- _REQUIRED ACTION_:
From the entries below, transcribe exactly the lines between the line holding "SPR-2657, priority: Normal -> High" and the line holding "SPR-2666, status: Not", inclusive; skip all other lines.

- _MATERIAL FOR THIS TASK_:
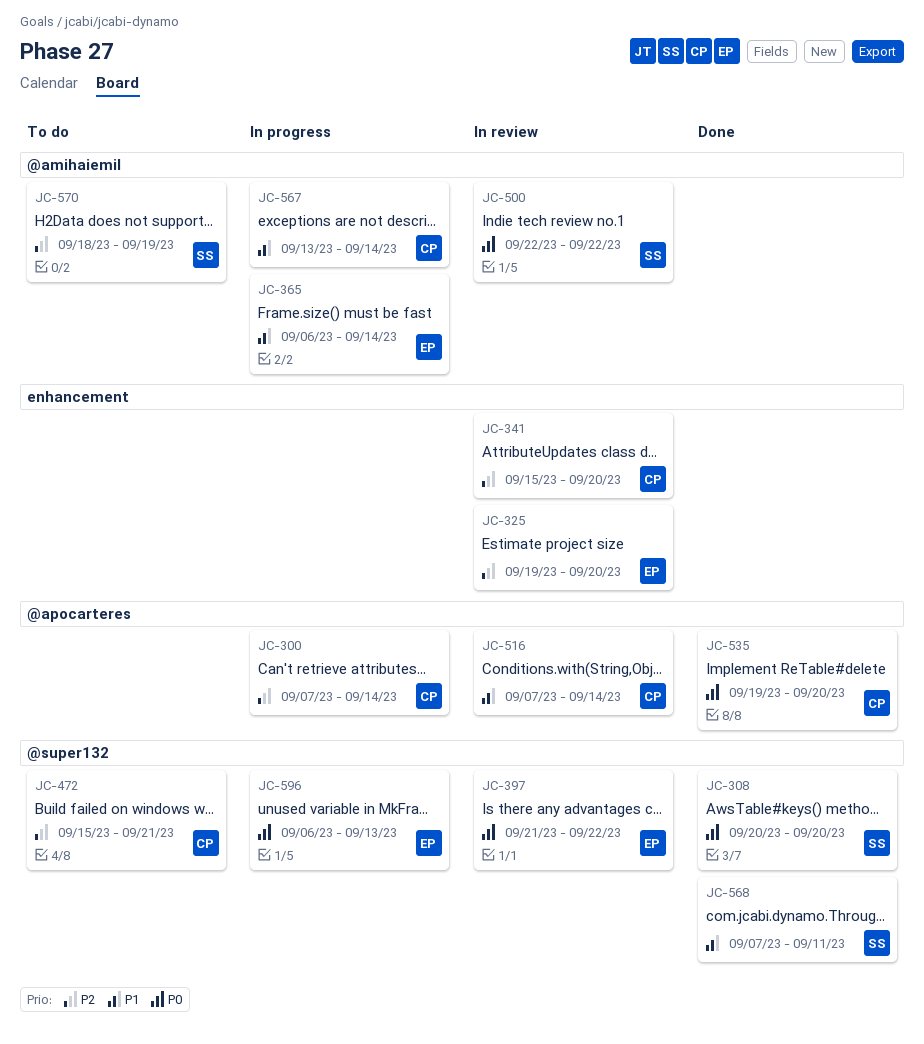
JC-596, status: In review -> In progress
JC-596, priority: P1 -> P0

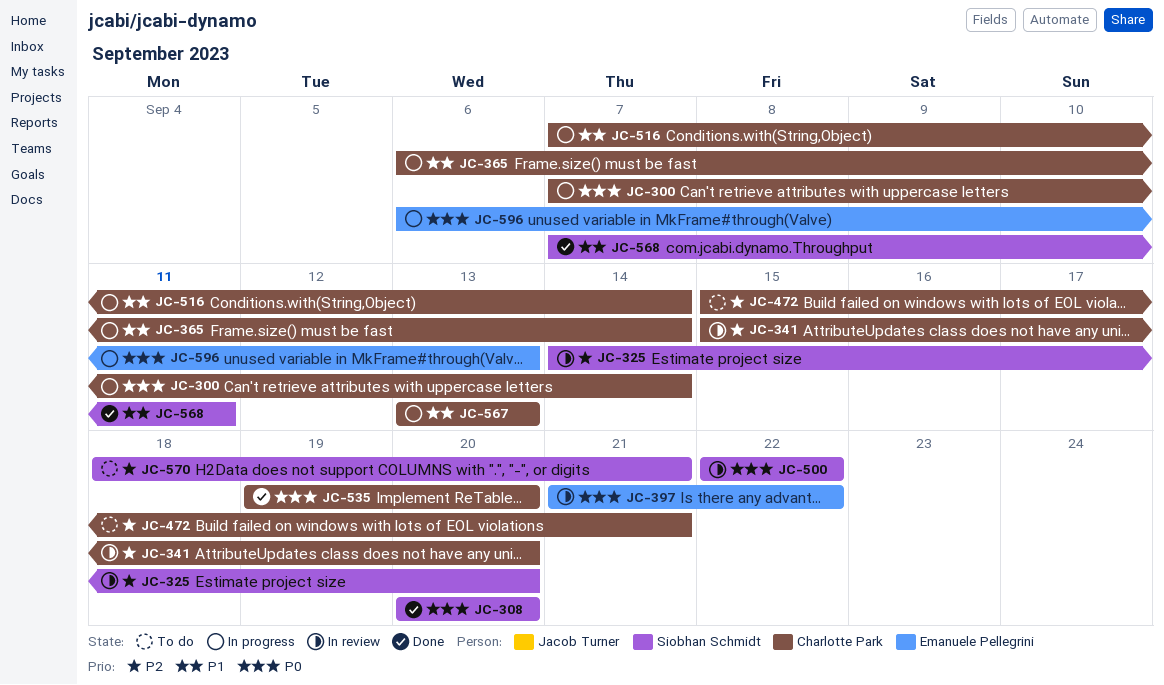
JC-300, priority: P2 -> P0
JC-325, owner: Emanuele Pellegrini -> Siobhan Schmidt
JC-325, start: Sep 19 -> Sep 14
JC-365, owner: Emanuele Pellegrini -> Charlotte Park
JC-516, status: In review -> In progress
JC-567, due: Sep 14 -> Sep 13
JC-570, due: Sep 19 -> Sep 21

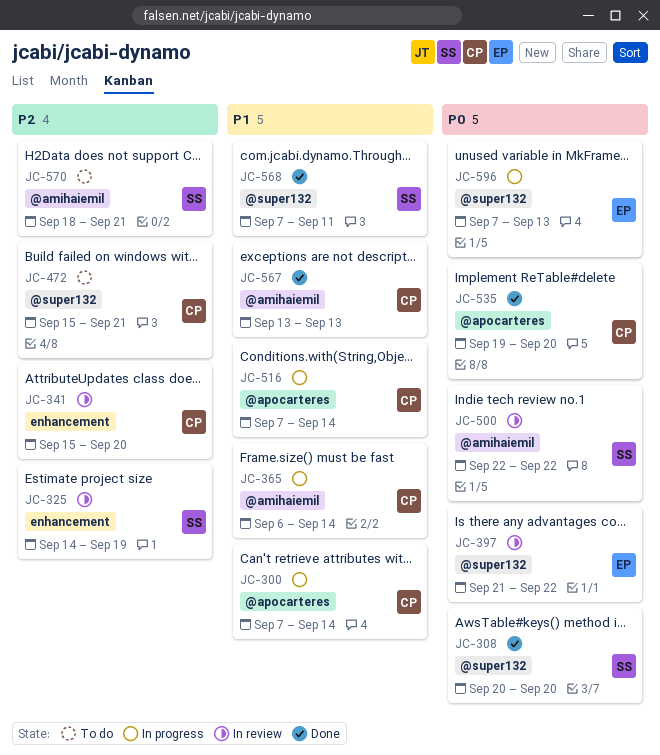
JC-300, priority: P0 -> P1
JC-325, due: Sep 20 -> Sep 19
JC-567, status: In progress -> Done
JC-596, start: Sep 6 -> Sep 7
---
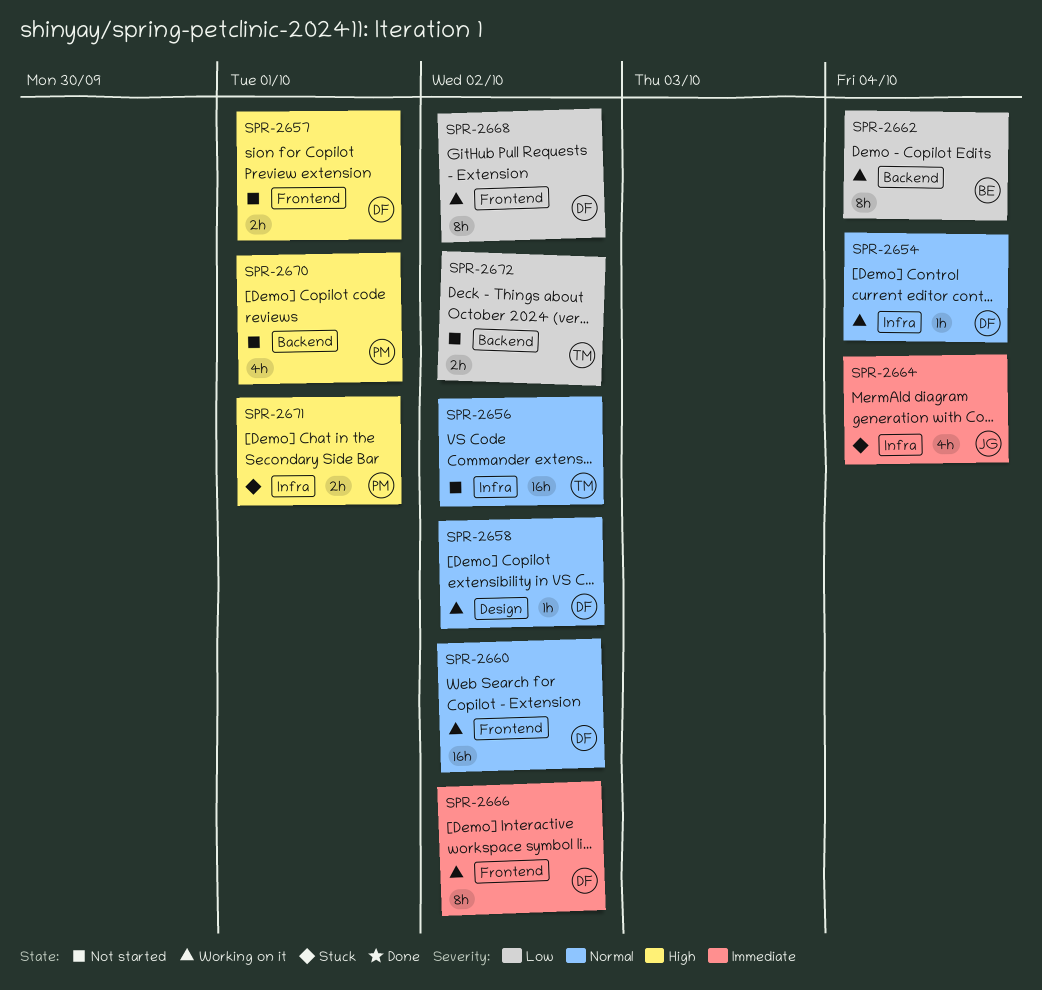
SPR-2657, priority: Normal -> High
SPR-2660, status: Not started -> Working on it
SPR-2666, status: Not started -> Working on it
* * *
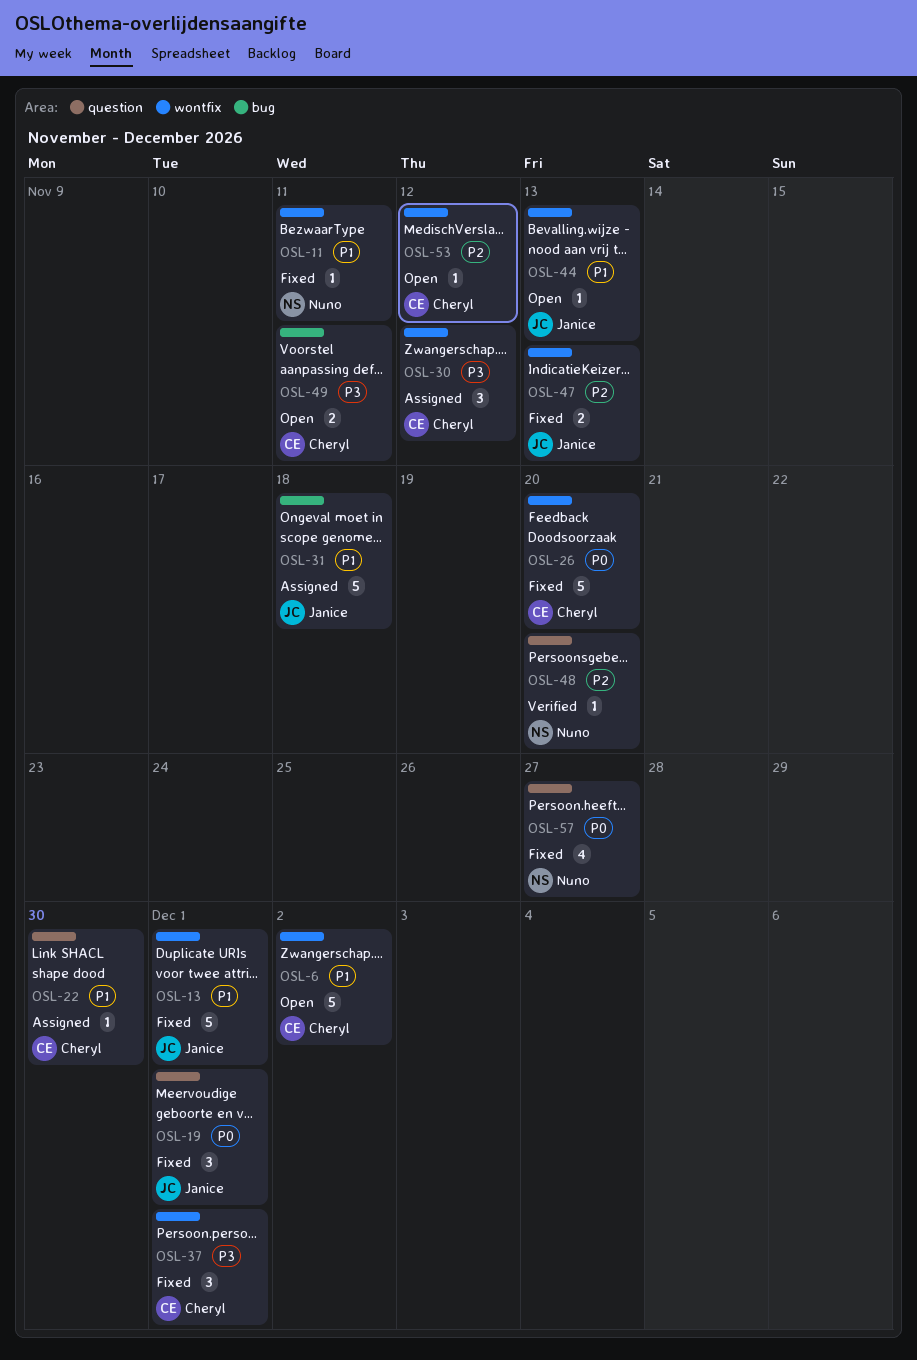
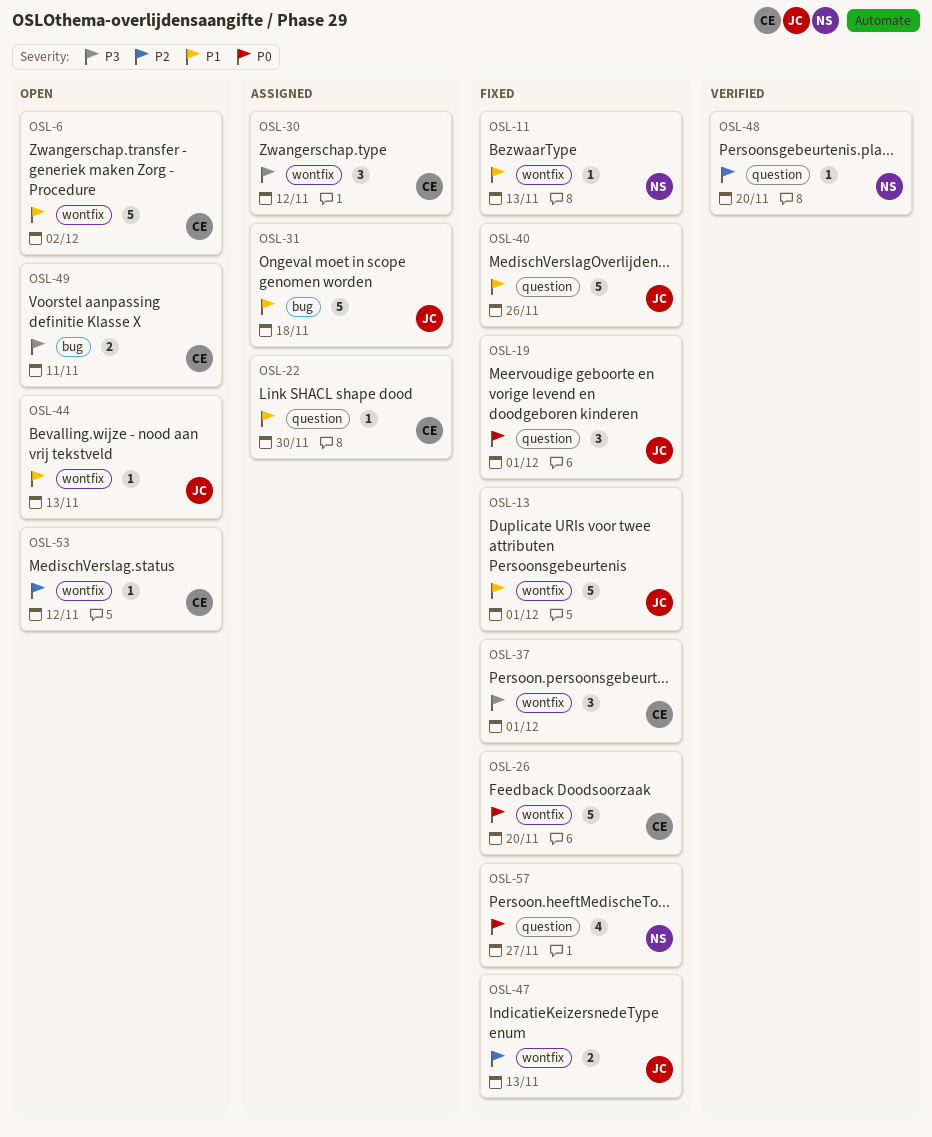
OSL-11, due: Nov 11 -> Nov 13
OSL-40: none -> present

- _SOLUTION TO THIS TASK_:
SPR-2657, priority: Normal -> High
SPR-2660, status: Not started -> Working on it
SPR-2666, status: Not started -> Working on it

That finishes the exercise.